Extracted data entries:
====

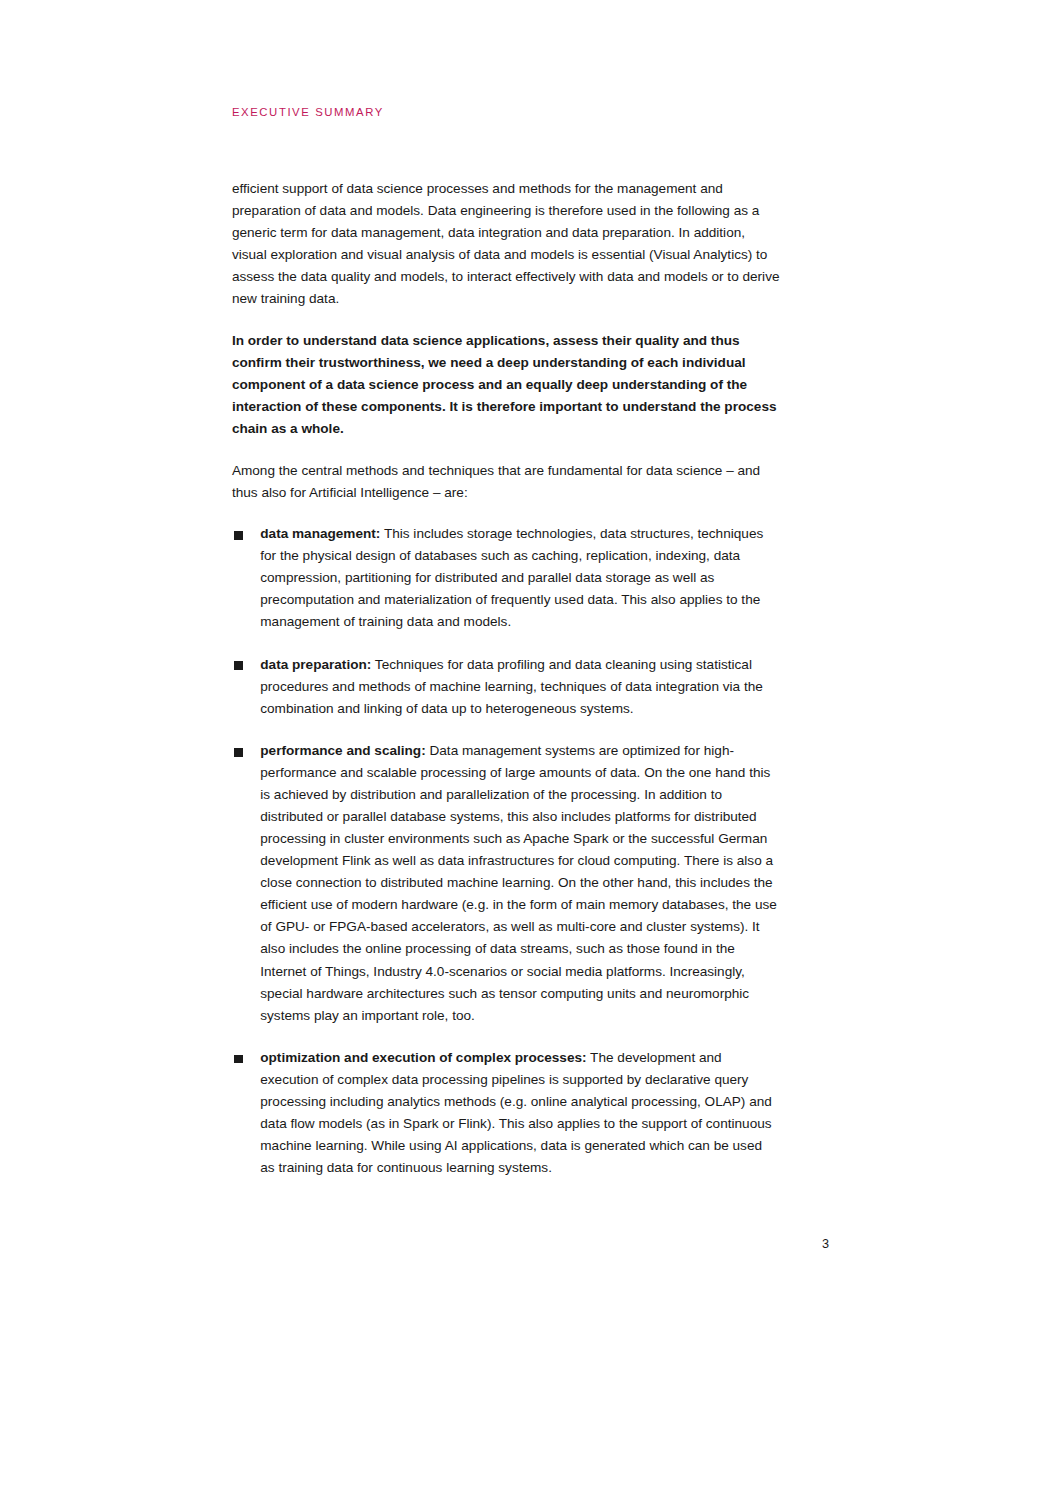Executive Summary
efficient support of data science processes and methods for the management and preparation of data and models. Data engineering is therefore used in the following as a generic term for data management, data integration and data preparation. In addition, visual exploration and visual analysis of data and models is essential (Visual Analytics) to assess the data quality and models, to interact effectively with data and models or to derive new training data.
In order to understand data science applications, assess their quality and thus confirm their trustworthiness, we need a deep understanding of each individual component of a data science process and an equally deep understanding of the interaction of these components. It is therefore important to understand the process chain as a whole.
Among the central methods and techniques that are fundamental for data science – and thus also for Artificial Intelligence – are:
data management: This includes storage technologies, data structures, techniques for the physical design of databases such as caching, replication, indexing, data compression, partitioning for distributed and parallel data storage as well as precomputation and materialization of frequently used data. This also applies to the management of training data and models.
data preparation: Techniques for data profiling and data cleaning using statistical procedures and methods of machine learning, techniques of data integration via the combination and linking of data up to heterogeneous systems.
performance and scaling: Data management systems are optimized for high-performance and scalable processing of large amounts of data. On the one hand this is achieved by distribution and parallelization of the processing. In addition to distributed or parallel database systems, this also includes platforms for distributed processing in cluster environments such as Apache Spark or the successful German development Flink as well as data infrastructures for cloud computing. There is also a close connection to distributed machine learning. On the other hand, this includes the efficient use of modern hardware (e.g. in the form of main memory databases, the use of GPU- or FPGA-based accelerators, as well as multi-core and cluster systems). It also includes the online processing of data streams, such as those found in the Internet of Things, Industry 4.0-scenarios or social media platforms. Increasingly, special hardware architectures such as tensor computing units and neuromorphic systems play an important role, too.
optimization and execution of complex processes: The development and execution of complex data processing pipelines is supported by declarative query processing including analytics methods (e.g. online analytical processing, OLAP) and data flow models (as in Spark or Flink). This also applies to the support of continuous machine learning. While using AI applications, data is generated which can be used as training data for continuous learning systems.
3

====

Exercise details =
All lines of the entries above where "techniques" turns up should be reported.

Task answer =
Among the central methods and techniques that are fundamental for data science – and thus also for Artificial Intelligence – are:
data management: This includes storage technologies, data structures, techniques for the physical design of databases such as caching, replication, indexing, data compression, partitioning for distributed and parallel data storage as well as precomputation and materialization of frequently used data. This also applies to the management of training data and models.
data preparation: Techniques for data profiling and data cleaning using statistical procedures and methods of machine learning, techniques of data integration via the combination and linking of data up to heterogeneous systems.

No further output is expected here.